India will lead the world in the transport revolution through electric vehicles, Goyal said while presenting the budget
Even as Centre announced no specific sops for the green cars’ market, a sovereign backing was found when the interim finance minister, Piyush Goyal, envisioned New India 2030 being driven on electric vehicles.
“India will lead the world in the transport revolution through electric vehicles and energy storage devices,” said Piyush Goyal, interim finance minister while presenting the government’s interim budget for 2019-20.
This budget is Modi government’s last budget before the country votes a new government to power during the Lok Sabha election due around April-May 2019.
While EV players wanted some specific budgetary support from the government, any announcement was unlikely as custom duty on EV parts were cut two days before the budget.
The government reduced import duty on various categories of electric vehicles in a late night notification on January 29. An EV with disassembled battery pack, motor, brake system, and others which are not mounted on chassis will attract import duty of 10 percent, while an EV with assembled battery pack, and rest being same as the previous category will attract import duty of 15 percent. A complete EV being imported will attract a duty of 25 percent.
The idea behind such differentiation is based on the theory that the product that leads to value addition in India, in terms of job, should be least taxed while the product that leads to no value addition in India should be taxed the most. This was pitched by NITI Aayog during the global transportation summit, MOVE.
Expressing optimism towards brighter future of EVs, Society of Manufacturers of Electric Vehicles (SMEV), said in a statement that in the absence of any “substantial announcement”, the society expects the government to “announce specific action plans to reach one million EVs in India by 2021”.
The society, however, was happy at that EVs finally found mention in budgets.
“The PM’s and FM’s mission of bringing an electric vehicle revolution to India by 2030 is a truly path-breaking move and will surely provide much needed impetus to the industry,” the society said, adding “we hope that the government would soon announce a concrete plan of action with its time bound implementation to fulfill its stated vision”.
SMEV had demnaded a Rs 2,000 crore courpus for Evs, spread over two years and clear vision on FAME-II policy from the budget.
The sale of electric vehicles gained momentum in India after 14 of the 20 most polluted cities in the world were found to be in India. Furthermore, India’s crude oil import bill, essentially to support petrol and diesel based cars, is close to $ 81 billion.
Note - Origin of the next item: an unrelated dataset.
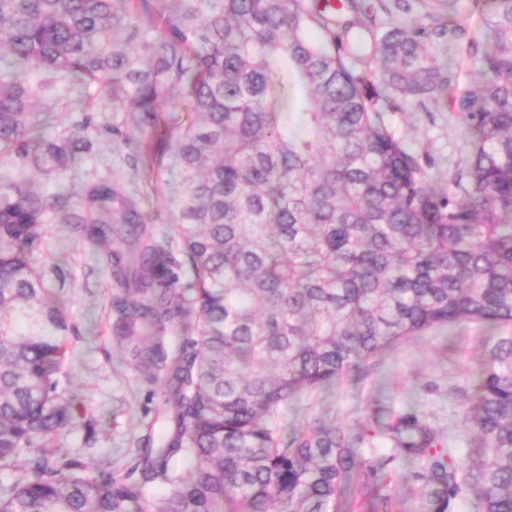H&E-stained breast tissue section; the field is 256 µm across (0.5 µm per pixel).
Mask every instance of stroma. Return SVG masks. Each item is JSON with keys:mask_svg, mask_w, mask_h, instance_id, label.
<instances>
[{"mask_svg": "<svg viewBox=\"0 0 512 512\" xmlns=\"http://www.w3.org/2000/svg\"><path fill=\"white\" fill-rule=\"evenodd\" d=\"M92 119L99 127L101 154L87 158L82 176L113 177L125 189H137L140 208L157 214L148 232L171 254H178L171 219L181 192L176 170L161 171L148 157L122 143L125 115L113 111L110 97L97 93ZM397 136L419 146L434 162L435 172L454 175L464 165L467 149L448 101L413 105L389 113ZM128 259L125 245L99 243L70 225L47 227L39 264L51 287L64 299L76 327L69 336L66 368L70 390L85 416L96 419V441L85 445L84 431L74 427L60 441L63 451L83 452L91 466L124 464L127 448L140 434V421L157 397L140 385L124 348L112 337V296L117 285L102 262L107 252ZM491 331L483 324L457 322L427 329L381 349L360 370L338 379L332 388L303 396L280 413L293 425L321 417L342 428L359 460H371L380 441L377 423L413 413L431 427L440 444L449 445L460 471L479 458L481 444L464 424L476 403L475 377L484 368ZM422 462L395 457L377 477L355 470L336 498V512H422Z\"/></svg>", "mask_w": 512, "mask_h": 512, "instance_id": "stroma-1", "label": "stroma"}]
</instances>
The government had formulated Faster Adoption and Manufacturing of Electric (& hybrid) vehicles Scheme (FAME scheme) to support sale of electric vehicles. The scheme was started in 2015 to provide subsidy to electric car manufacturers. The first phase of this scheme is in place till March 2019.
The second phase of the scheme is being worked out with the government earlier deciding to allocate Rs 5,500 crore for the scheme. This would have included Rs 1,000 crore for setting up charging infrastructure and Rs 4,500 crore as manufacturers’ subsidy.
The scheme, however, was not approved by the PMO as it suggested to devise a plan that would bring down the cost of batteries, consequently reducing the cost of the entire vehicle.
Interestingly, in the latest Central Board of Indirect tax and Custom (CBIC) notification, the import duty on batteries has been increased to five percent from nil. This, however, is being seen as a push towards Centre’s “Make in India” programme.
Apart from these, the government has tightened fuel efficiency norms, brought out green number plates for easy identification of electric cars, standardised charging standards and have asked cab aggregators to include a certain percent of electric cars in their fleet.
Centre is also expected to exempt electric vehicles from paying toll taxes during initial few years and provide permits to run electric three-wheelers across the country.
The endeavour to lead the world in transport and modern technology through electric vehicles and energy storage devices in India by 2030, will aid in generating cleaner air, and a healthier environment for denizens as well as inbound travelers,” Mahesh Iyer, executive director and chief executive officer, Thomos Cook (India), a travel agency.
India has set a target to increase the penetration of electric vehicles from current one percent to at least 40 percent by 2030; specifically under the new models segment being sold after 2030.Of the one percent EVs in India, 95 percent are low-speed scooters. Furthermore, against three million fuel-based cars in India, there were merely 2,000 electric cars in 2016-17. The number stands at 23,000 for e-scooters against more than 16 million fuel based two-wheelers.